INFORMATION SHOWN:
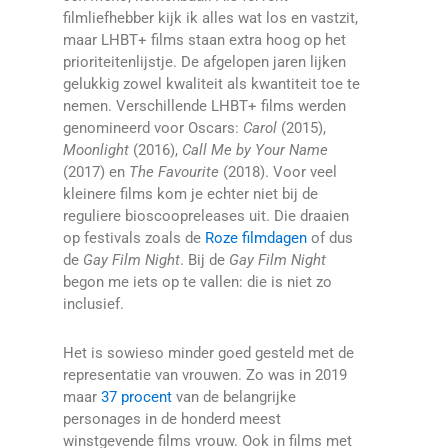
filmliefhebber kijk ik alles wat los en vastzit,
maar LHBT+ films staan extra hoog op het
prioriteitenlijstje. De afgelopen jaren lijken
gelukkig zowel kwaliteit als kwantiteit toe te
nemen. Verschillende LHBT+ films werden
genomineerd voor Oscars:
Carol
(2015),
Moonlight
(2016),
Call Me by Your Name
(2017) en
The Favourite
(2018). Voor veel
kleinere films kom je echter niet bij de
reguliere bioscoopreleases uit. Die draaien
op festivals zoals de
Roze filmdagen
of dus
de
Gay Film Night
. Bij de
Gay Film Night
begon me iets op te vallen: die is niet zo
inclusief.
Het is sowieso minder goed gesteld met de
representatie van vrouwen. Zo was in 2019
maar
37 procent
van de belangrijke
personages in de honderd meest
winstgevende films vrouw. Ook in films met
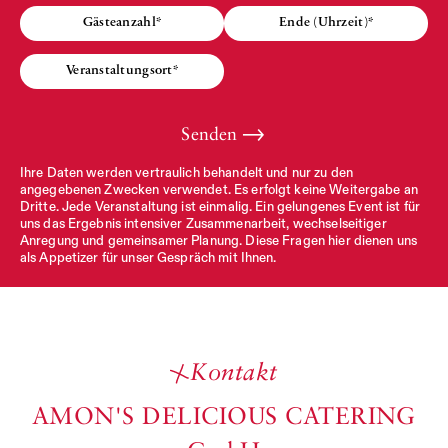
→
Senden
Ihre Daten werden vertraulich behandelt und nur zu den
angegebenen Zwecken verwendet. Es erfolgt keine Weitergabe an
Dritte. Jede Veranstaltung ist einmalig. Ein gelungenes Event ist für
uns das Ergebnis intensiver Zusammenarbeit, wechselseitiger
Anregung und gemeinsamer Planung. Diese Fragen hier dienen uns
als Appetizer für unser Gespräch mit Ihnen.
Kontakt
AMON'S DELICIOUS CATERING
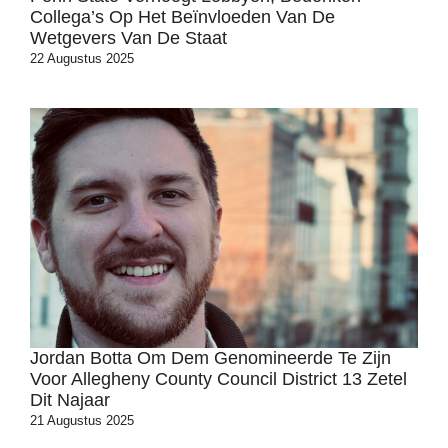
Collega’s Op Het Beïnvloeden Van De
Wetgevers Van De Staat
22 Augustus 2025
Jordan Botta Om Dem Genomineerde Te Zijn
Voor Allegheny County Council District 13 Zetel
Dit Najaar
21 Augustus 2025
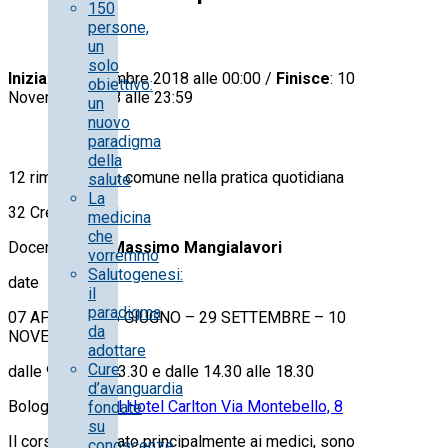
150
persone,
un
solo
Inizia
: 10 Novembre 2018 alle 00:00 /
Finisce
: 10
obiettivo:
Novembre 2018 alle 23:59
un
nuovo
paradigma
della
12 rimedi di uso comune nella pratica quotidiana
salute
La
32 Crediti E.C.M
medicina
che
Docente: Dott.
Massimo Mangialavori
vorremmo
Salutogenesi:
date
il
paradigma
07 APRILE – 16 GIUGNO – 29 SETTEMBRE – 10
da
NOVEMBRE
adottare
Cure
dalle 9.30 alle 13.30 e dalle 14.30 alle 18.30
d’avanguardia
Bologna –
Royal Hotel Carlton Via Montebello, 8
fondate
su
Il corso è dedicato principalmente ai medici, sono
conoscenze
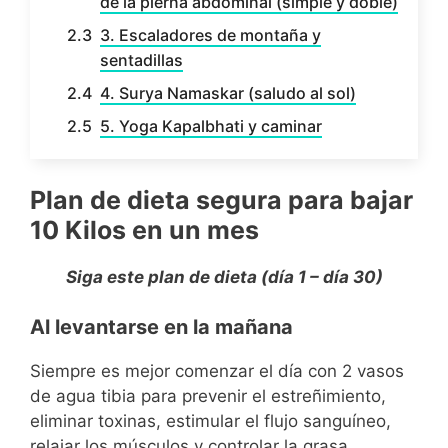
de la pierna abdominal (simple y doble)
3. Escaladores de montaña y
sentadillas
4. Surya Namaskar (saludo al sol)
5. Yoga Kapalbhati y caminar
Plan de dieta segura para bajar
10 Kilos en un mes
Siga este plan de dieta (día 1 – día 30)
Al levantarse en la mañana
Siempre es mejor comenzar el día con 2 vasos
de agua tibia para prevenir el estreñimiento,
eliminar toxinas, estimular el flujo sanguíneo,
relajar los músculos y controlar la grasa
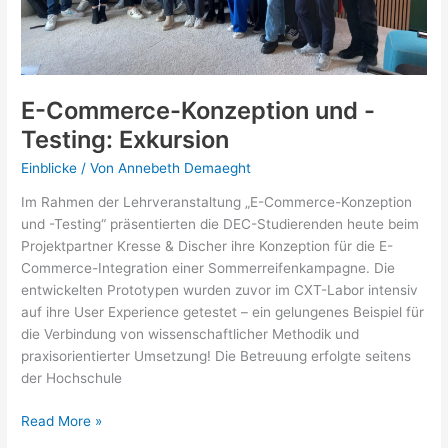
E-Commerce-Konzeption und -
Testing: Exkursion
Einblicke
/ Von
Annebeth Demaeght
Im Rahmen der Lehrveranstaltung „E-Commerce-Konzeption
und -Testing“ präsentierten die DEC-Studierenden heute beim
Projektpartner Kresse & Discher ihre Konzeption für die E-
Commerce-Integration einer Sommerreifenkampagne. Die
entwickelten Prototypen wurden zuvor im CXT-Labor intensiv
auf ihre User Experience getestet – ein gelungenes Beispiel für
die Verbindung von wissenschaftlicher Methodik und
praxisorientierter Umsetzung! Die Betreuung erfolgte seitens
der Hochschule
E-
Read More »
Commerce-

AIM OF THE EXERCISE:
All entries must be output exactly as they stand, and every picture must be left out.

ANSWER TO THIS PROBLEM:
filmliefhebber kijk ik alles wat los en vastzit,
maar LHBT+ films staan extra hoog op het
prioriteitenlijstje. De afgelopen jaren lijken
gelukkig zowel kwaliteit als kwantiteit toe te
nemen. Verschillende LHBT+ films werden
genomineerd voor Oscars:
Carol
(2015),
Moonlight
(2016),
Call Me by Your Name
(2017) en
The Favourite
(2018). Voor veel
kleinere films kom je echter niet bij de
reguliere bioscoopreleases uit. Die draaien
op festivals zoals de
Roze filmdagen
of dus
de
Gay Film Night
. Bij de
Gay Film Night
begon me iets op te vallen: die is niet zo
inclusief.
Het is sowieso minder goed gesteld met de
representatie van vrouwen. Zo was in 2019
maar
37 procent
van de belangrijke
personages in de honderd meest
winstgevende films vrouw. Ook in films met
→
Senden
Ihre Daten werden vertraulich behandelt und nur zu den
angegebenen Zwecken verwendet. Es erfolgt keine Weitergabe an
Dritte. Jede Veranstaltung ist einmalig. Ein gelungenes Event ist für
uns das Ergebnis intensiver Zusammenarbeit, wechselseitiger
Anregung und gemeinsamer Planung. Diese Fragen hier dienen uns
als Appetizer für unser Gespräch mit Ihnen.
Kontakt
AMON'S DELICIOUS CATERING
Collega’s Op Het Beïnvloeden Van De
Wetgevers Van De Staat
22 Augustus 2025
Jordan Botta Om Dem Genomineerde Te Zijn
Voor Allegheny County Council District 13 Zetel
Dit Najaar
21 Augustus 2025
150
persone,
un
solo
Inizia
: 10 Novembre 2018 alle 00:00 /
Finisce
: 10
obiettivo:
Novembre 2018 alle 23:59
un
nuovo
paradigma
della
12 rimedi di uso comune nella pratica quotidiana
salute
La
32 Crediti E.C.M
medicina
che
Docente: Dott.
Massimo Mangialavori
vorremmo
Salutogenesi:
date
il
paradigma
07 APRILE – 16 GIUGNO – 29 SETTEMBRE – 10
da
NOVEMBRE
adottare
Cure
dalle 9.30 alle 13.30 e dalle 14.30 alle 18.30
d’avanguardia
Bologna –
Royal Hotel Carlton Via Montebello, 8
fondate
su
Il corso è dedicato principalmente ai medici, sono
conoscenze
de la pierna abdominal (simple y doble)
3. Escaladores de montaña y
sentadillas
4. Surya Namaskar (saludo al sol)
5. Yoga Kapalbhati y caminar
Plan de dieta segura para bajar
10 Kilos en un mes
Siga este plan de dieta (día 1 – día 30)
Al levantarse en la mañana
Siempre es mejor comenzar el día con 2 vasos
de agua tibia para prevenir el estreñimiento,
eliminar toxinas, estimular el flujo sanguíneo,
relajar los músculos y controlar la grasa
E-Commerce-Konzeption und -
Testing: Exkursion
Einblicke
/ Von
Annebeth Demaeght
Im Rahmen der Lehrveranstaltung „E-Commerce-Konzeption
und -Testing“ präsentierten die DEC-Studierenden heute beim
Projektpartner Kresse & Discher ihre Konzeption für die E-
Commerce-Integration einer Sommerreifenkampagne. Die
entwickelten Prototypen wurden zuvor im CXT-Labor intensiv
auf ihre User Experience getestet – ein gelungenes Beispiel für
die Verbindung von wissenschaftlicher Methodik und
praxisorientierter Umsetzung! Die Betreuung erfolgte seitens
der Hochschule
E-
Read More »
Commerce-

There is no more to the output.